Grandparental caregiving patterns may facilitate the transmission of influenza virus from children to elderly people. In 2000, nearly 5.8 million grandparents lived with their grandchildren, 43% of whom had primary caregiving responsibilities for their grandchildren who are under 18 years old.17 Caring for grandchildren is believed to affect health in several ways. Direct health effects include increased exertion,18 exposure to infections due to stress19 and loss of sleep.20 Indirect health effects include reducing time for preventive self-care, such as physician visits and exercise,21 and associated changes in overall lifestyle and social relationships.22 Stress from caregiving may be responsible for reductions in immune response, suggesting that caregiving may increase the likelihood of contracting influenza among older adults.23 Caregiving grandparents differ from grandparents who do not caregive in terms of socioeconomic status. Those providing extensive caregiving for their grandchildren were less educated,24 had lower incomes and were more likely to be in poverty than those grandparents who provided occasional care.25 Grandparental caregiving has effects on the individual, household, community and population levels. Research on contextual or proximate determinants of health that show that higher population-level socioeconomic status is associated with better health and well-being, including health achievement26 and seeking preventive health measures.27
Socioeconomic status alone may not fully represent the complete socioeconomic picture of a population, and does not fully explain the health differentials that exist among socioeconomic strata. Income distribution plays an important contextual role in population health, above and beyond the contribution of overall population wealth. Relationships between high income inequality and higher mortality was illustrated on two different geographical levels: the metropolitan area28 and the state.29 The relationship between increased income inequality and morbidity was evident for a variety of health outcomes; in particular, increased infection rates, particularly pneumonia and bronchitis.30
The objective of this study is to assess how the population-level interactions of youth and elderly people influence P&I patterns in older adults and how income and income inequality relate to P&I outcomes and potentially mediate the associations between elderly people and children, and how these relationships vary with age in elderly people.

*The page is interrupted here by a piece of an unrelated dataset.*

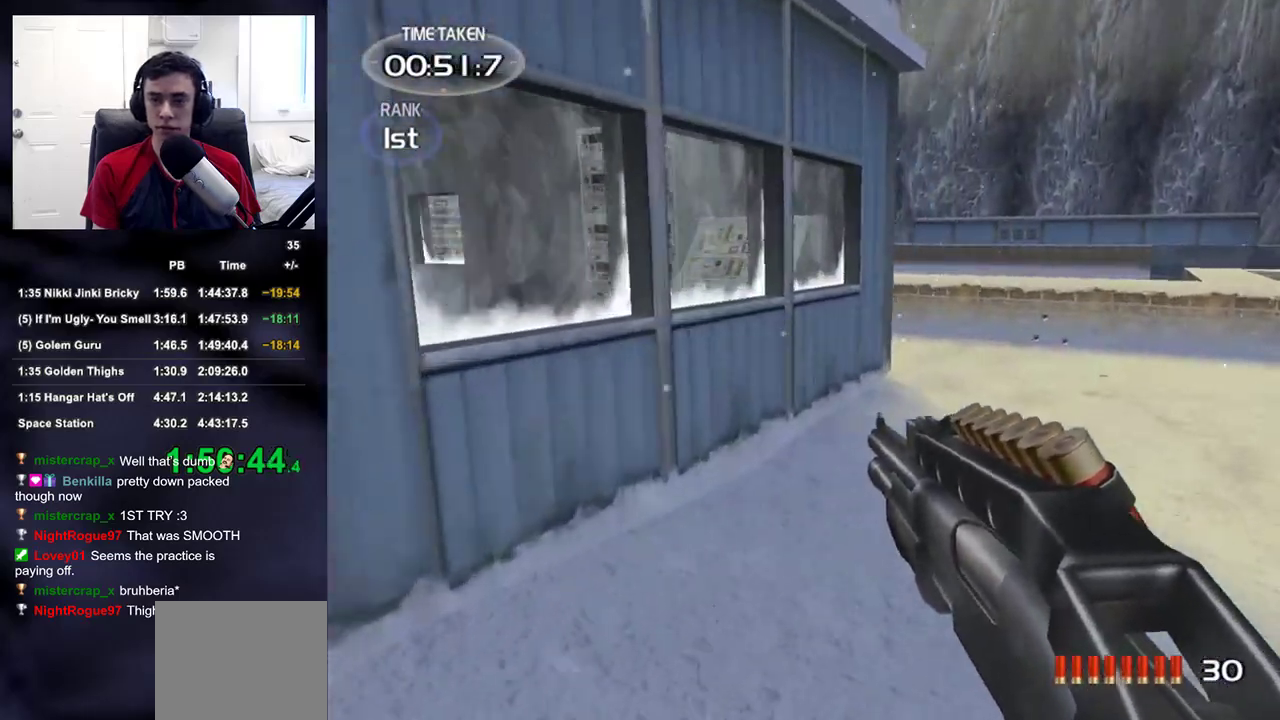
{"buttons": [], "left_stick": "up-right", "right_stick": "center", "events": [[183, "right_stick", "left"], [250, "right_stick", "center"]]}
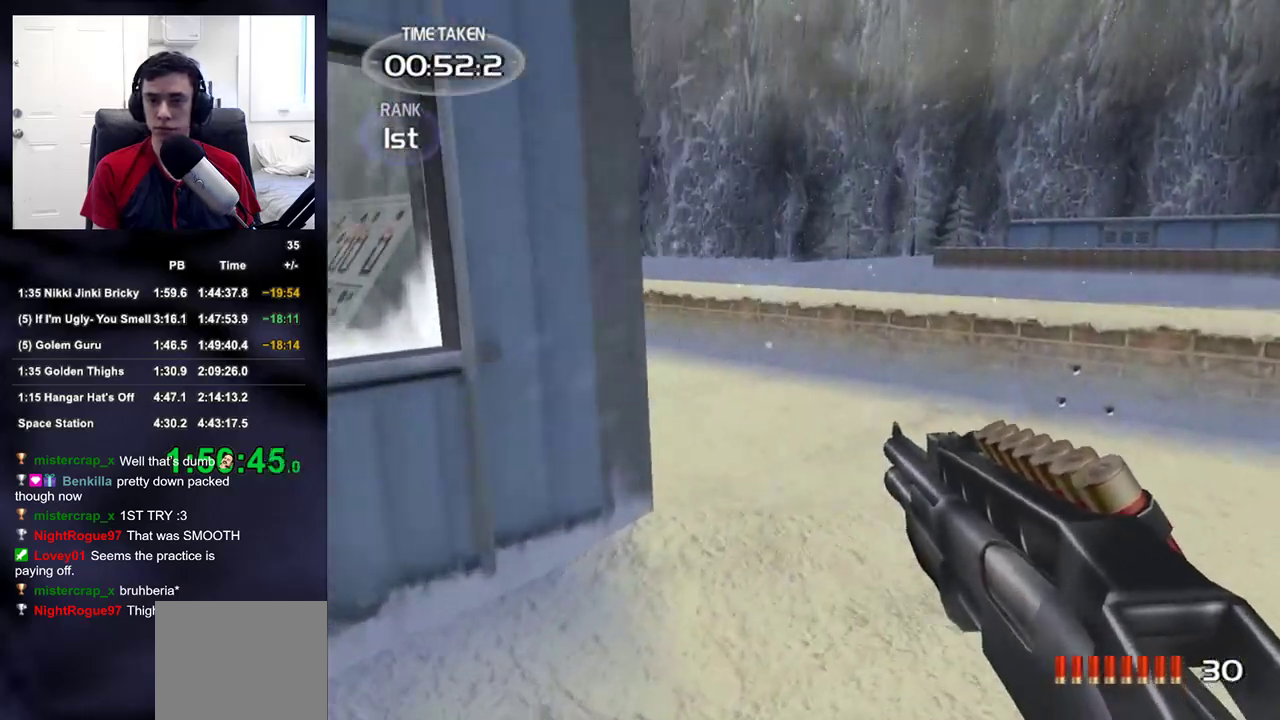
{"buttons": [], "left_stick": "down", "right_stick": "left", "events": [[33, "right_stick", "down-left"], [217, "right_stick", "center"], [417, "right_stick", "left"], [433, "left_stick", "down-right"], [500, "left_stick", "down"]]}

The unit of analysis in this study is the county. Data for this analysis were abstracted from the Centers for Medicare and Medicaid Services and the US Census Bureau. All claims records of hospitalisations associated with P&I (International Classification of Disease version 9 Clinical Modification codes 480–487)31 were abstracted from the Centers for Medicare and Medicaid Services databases for each of 13 influenza years, defined as 1 July to 30 June of the following year, from 1991–2 to 2003–4, a slight modification of the definition of ‘influenza year’ in previous studies.32 33 Data were aggregated by county for all ages, and by age group: 65–74, 75–84 and 85+ years. This was performed for all years as a whole and for each individual influenza year.
Population counts were estimated using data from the decennial US census. Age-specific population totals were obtained from census 1990 and 2000 and, using linear interpolation, counts by age group were estimated for each single year of analysis, beginning on July 1991. Medicare claims counts were divided by these single-season age-specific population counts to estimate P&I rates for each influenza season, overall and by age category. For the analysis of all years combined, the midpoint population, July 1997, was used as the denominator. Explanatory demographic and socioeconomic variables were obtained from US census 2000 summary file 3. For stability of rates, counties with fewer than 1000 residents aged 65 years and above were combined with adjacent counties to make a total of 2792 counties for analysis.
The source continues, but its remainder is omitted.